当校では,全国学力・学習状況調査の数学Bの「理由を説明する」内容の改善が課題となっている。
そこで,本研究では次の手立てを講じ,数学的な表現を用いて筋道立てて説明できる生徒の育成を目指し,実践に取り組んだ。
1 三角ロジックを活用する
2 「事実」と「理由づけ」を明確にする
3 伝え合う活動を設定する
実践では,個人の考えを整理する場面,生徒同士が互いの考えを伝え合う場面の両方で,「事実」と「理由付け」を明確にするためのツールとして,三角ロジックのワークシートを活用した。また,自分の考えを説明する活動を効率的に進めるため,「事実」と「理由づけ」の内容に焦点化して,伝え合う場面を設定した。
生徒同士の伝え合う活動を設定したことで,相手を納得させるための説明をする必然性が生まれ,生徒の主体的な活動が促された。また,活発な交流を通して活動意欲も喚起されたことが成果である。
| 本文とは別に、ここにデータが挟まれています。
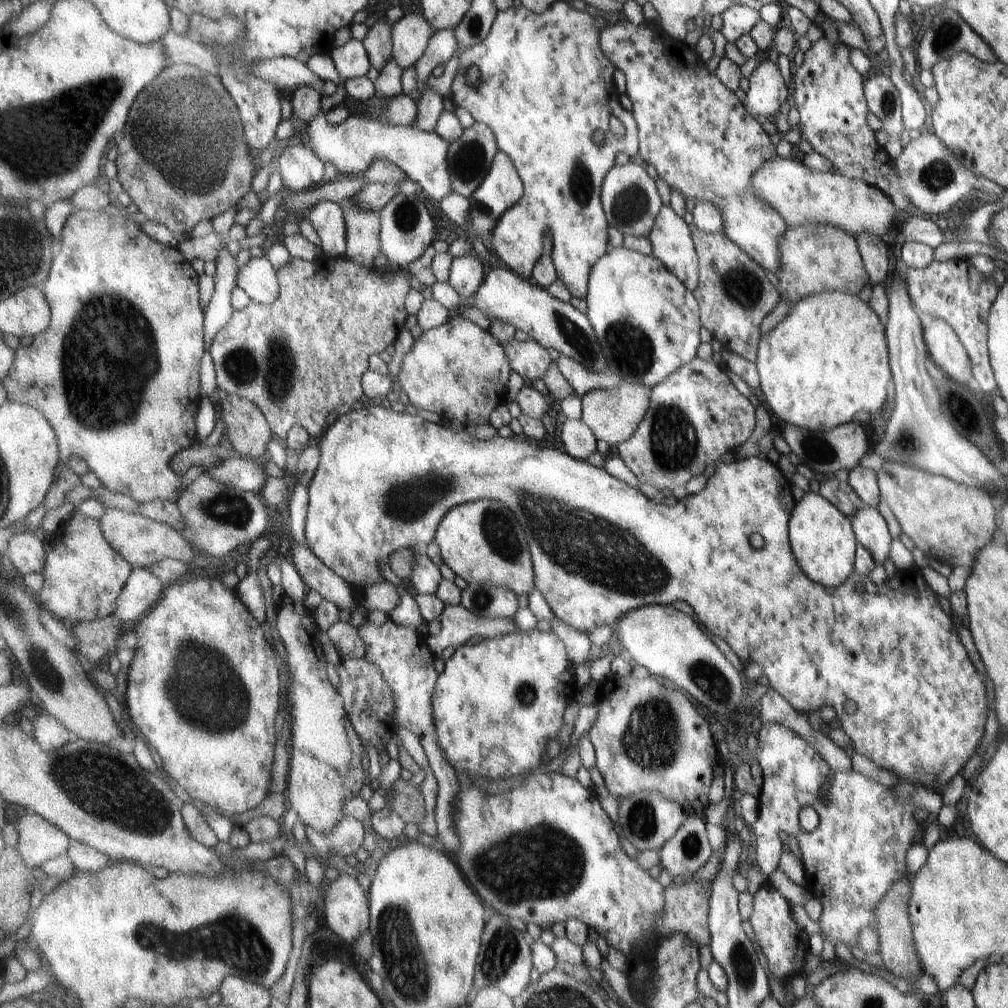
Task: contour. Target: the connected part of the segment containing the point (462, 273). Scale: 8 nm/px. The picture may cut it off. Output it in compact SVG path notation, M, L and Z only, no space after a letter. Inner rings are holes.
M473 252L453 259L450 283L463 299L475 296L485 280L483 262Z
一方,「事実」「理由付け」が混在した記述のままの生徒も少なからずいた。「事実」と「理由づけ」を明確にできなかった生徒に対する支援をどのように展開していくか,生徒が自分の力で区別できるようにしていくために必要な手立てを探ることが,課題である。さらに,他の学年、他の単元でも繰り返し実施していくことを通して、今後も実践を継続していく。